• Entries provided:
________________________________________

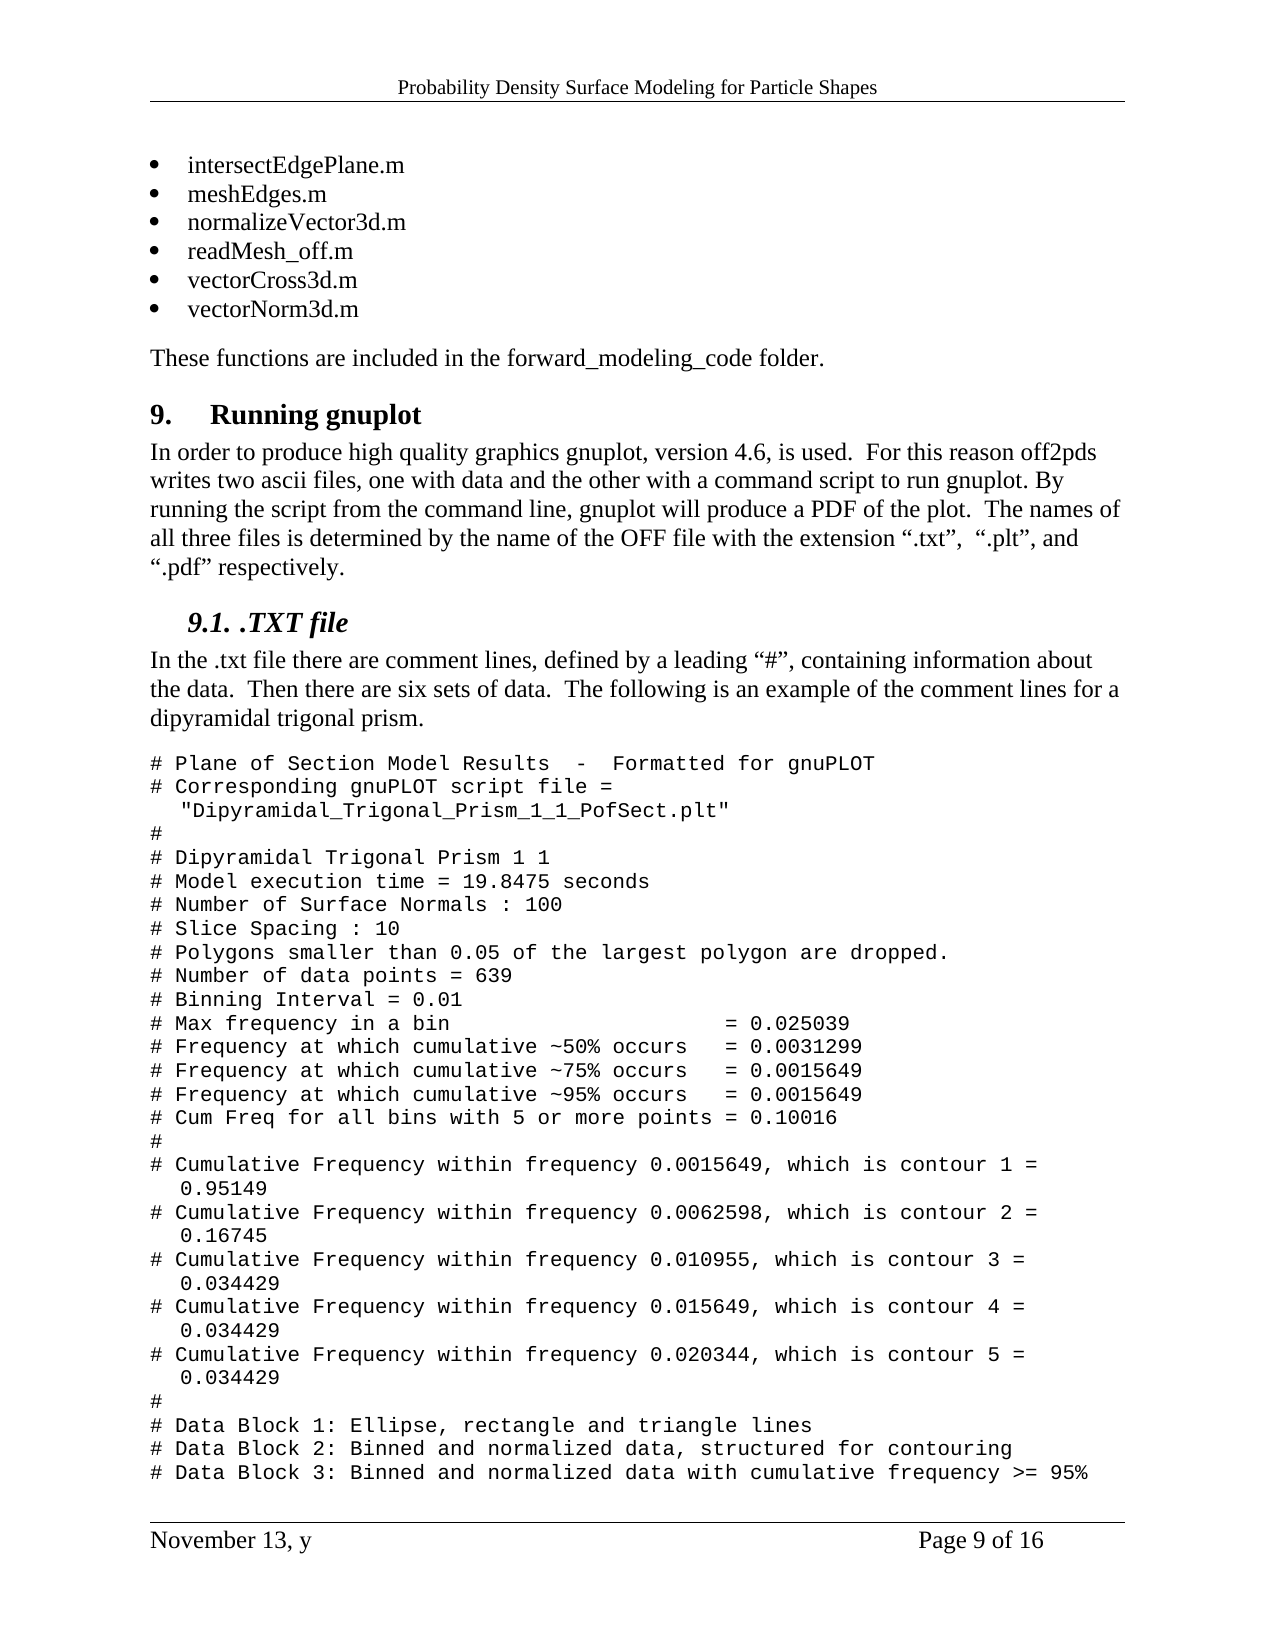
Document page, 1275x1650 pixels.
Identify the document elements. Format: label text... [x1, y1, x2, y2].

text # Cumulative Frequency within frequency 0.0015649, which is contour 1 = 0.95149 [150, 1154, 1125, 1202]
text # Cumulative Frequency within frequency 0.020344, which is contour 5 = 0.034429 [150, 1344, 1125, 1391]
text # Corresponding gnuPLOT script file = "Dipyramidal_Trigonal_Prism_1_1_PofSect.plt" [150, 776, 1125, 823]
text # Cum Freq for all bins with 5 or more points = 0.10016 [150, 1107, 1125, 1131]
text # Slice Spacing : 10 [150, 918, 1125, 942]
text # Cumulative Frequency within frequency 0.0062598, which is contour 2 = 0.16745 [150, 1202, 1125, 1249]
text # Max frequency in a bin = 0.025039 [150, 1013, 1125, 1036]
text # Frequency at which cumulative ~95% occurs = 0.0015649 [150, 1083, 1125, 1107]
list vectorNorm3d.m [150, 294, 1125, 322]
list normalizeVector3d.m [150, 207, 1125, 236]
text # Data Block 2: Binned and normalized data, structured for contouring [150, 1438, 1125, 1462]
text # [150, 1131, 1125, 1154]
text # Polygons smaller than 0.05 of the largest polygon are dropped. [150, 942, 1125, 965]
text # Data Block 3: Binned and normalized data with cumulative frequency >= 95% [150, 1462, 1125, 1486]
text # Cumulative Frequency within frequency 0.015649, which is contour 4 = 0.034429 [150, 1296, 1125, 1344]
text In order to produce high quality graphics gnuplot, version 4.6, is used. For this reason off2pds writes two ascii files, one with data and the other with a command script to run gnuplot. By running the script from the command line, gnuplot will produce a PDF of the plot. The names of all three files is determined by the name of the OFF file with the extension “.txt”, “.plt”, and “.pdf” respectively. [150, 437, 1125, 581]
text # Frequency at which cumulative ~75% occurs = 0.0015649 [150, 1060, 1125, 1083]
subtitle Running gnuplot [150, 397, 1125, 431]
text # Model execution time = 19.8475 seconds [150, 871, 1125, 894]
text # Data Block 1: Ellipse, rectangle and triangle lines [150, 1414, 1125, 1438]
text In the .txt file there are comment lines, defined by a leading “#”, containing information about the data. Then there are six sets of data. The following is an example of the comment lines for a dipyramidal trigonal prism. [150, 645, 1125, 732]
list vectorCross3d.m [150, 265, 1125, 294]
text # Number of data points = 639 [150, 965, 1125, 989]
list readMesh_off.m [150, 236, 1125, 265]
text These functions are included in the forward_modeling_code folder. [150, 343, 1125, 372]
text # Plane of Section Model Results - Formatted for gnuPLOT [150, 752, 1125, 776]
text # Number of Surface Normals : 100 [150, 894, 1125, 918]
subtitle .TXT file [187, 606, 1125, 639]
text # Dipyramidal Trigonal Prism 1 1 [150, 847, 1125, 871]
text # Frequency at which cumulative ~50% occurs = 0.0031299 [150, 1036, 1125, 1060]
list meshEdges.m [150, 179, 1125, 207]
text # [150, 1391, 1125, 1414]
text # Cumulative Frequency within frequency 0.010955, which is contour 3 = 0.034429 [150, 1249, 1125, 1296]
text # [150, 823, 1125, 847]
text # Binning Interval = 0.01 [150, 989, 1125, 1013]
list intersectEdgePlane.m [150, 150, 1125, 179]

________________________________________

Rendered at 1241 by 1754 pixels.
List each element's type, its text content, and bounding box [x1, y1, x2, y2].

________________________________________

• Work required: Find each line in the listing above that contains "pixels", and copy that line.

• Worked solution:
Document page, 1275x1650 pixels.
Rendered at 1241 by 1754 pixels.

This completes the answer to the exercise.